Brave New Dharma from the Brave New Pope
The Metropolitan John Zizioulas of Pergamon, speaking to the press, framed Pope Francis' recent Encyclical, "Laudato Si' , On Care For Our Common Home," in starkly transformational terms, "As it emerges clearly from the Encyclical, the environmental crisis is essentially a spiritual problem."
And indeed, in his Encyclical, Pope Francis puts forward an unflinching critique not just of the modern economic and political systems but also of the modern qualities of the human mind. At the beginning of Chapter Six, he states: "Many things have to change course, but it is we human beings above all who need to change. We lack an awareness of our common origin, of our mutual belonging, and of a future to be shared with everyone. This basic awareness would enable the development of new convictions, attitudes and forms of life." (P. 202)
When a figure as prominent as the Pope who recently identifies a lack of awareness of our common origin and mutual belonging, "above all" what needs to change if we are to care for the natural world, we know that "Transformational" or "Inside-out" activism has reached the mainstream. Let it be remembered that by 2015, inside-out activism had arrived. Indeed the conversation about Inside-Out Activism has progressed to far in this area that some of us have begun asking what the heck it is.
One possible definition is that Inside-out Activism is based on the view that inner change is the foundation of all positive and lasting social change.
The logic of this definition is pretty simple: If we assume that our inner landscape has governed the actions that created the current societal conditions, it follows that we will not be able to create different societal conditions without a different inner landscape.
The conversation soon deepens when we ask what kind of inner change is needed. One kind of inner change that comes to mind is an increase in knowledge about the environmental crisis. Ever since Al Gore released the movie "An Inconvenient Truth," the mainstream understanding about the changes to the environment have been steadily on the rise. Unfortunately for us, new information does not necessarily lead to new behavior. Rather, new behaviors are only adopted with new motivations to do so.
As Pope Francis implies, a community out of the habit of empathizing with the sufferings of others may not be motivated to change a course that leads to their suffering. Likewise, if we can not clearly envision the future, we may also be unmotivated to change a course that leads to a future we don't desire. And a 'quick fix' culture that has become addicted to immediate gratification and gain will not be able to pursue a path that preserves the planet even if it is motivated to do so. So motivational factors such as empathy, long-term vision and freedom from addiction to immediate gratification are essential to a community's ability to care for the planet.
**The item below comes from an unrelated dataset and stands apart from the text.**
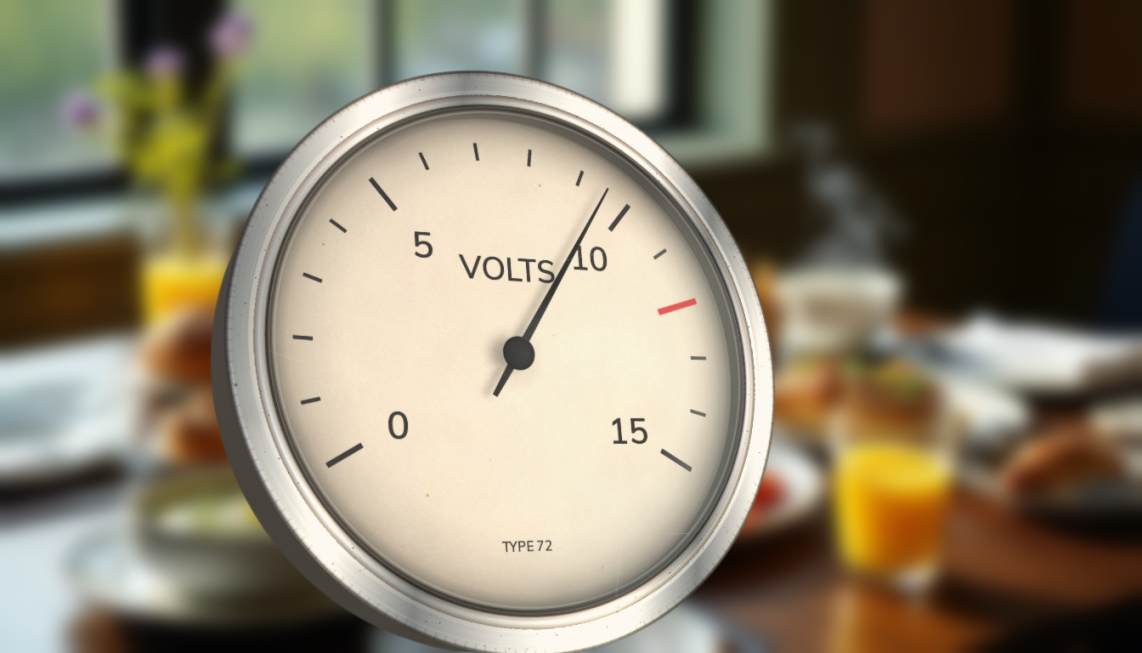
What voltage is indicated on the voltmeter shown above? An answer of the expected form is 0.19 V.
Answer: 9.5 V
But why is the Pope now emphasizing these points? Why is our ability to save ourselves the business not only of the Pope, but of spiritual leaders in general? The reason is that the development of empathy, long-term vision and freedom from attachment are essential aspects of a spiritual awakening that a person undergoes as the result of a gradual raising of consciousness. Indeed, the increase in our community and temporal horizons and the decrease in attachment and addiction can be said to be aspects of our fundamental process of waking up. This is part of what it means to say that "the environmental crisis is essentially a spiritual problem."
This understanding suggests a better definition: An Inside-Out Activist practices the raising of personal, collective and societal consciousness as the foundation for effective environmental action.
This definition has the advantage of suggesting specific and practical ways we can move towards structures that will sustain us into the future. And though it is just the beginning of a conversation, by now, this conversation is taking place not just in the Vatican, but also here in the Upper Valley as well. It's taking place in so many ways and places that it is beginning to feel like the beginning of a new environmental movement. The great thing about this movement is that it is based on the deepest and best wisdom that we each have to offer. Only through translating our deepest wisdom into action can we achieve the future we desire.
If all this sounds too dang complicated, you can just remember A-E-I-O-U. Action for the Environment from the Inside Out begins with You!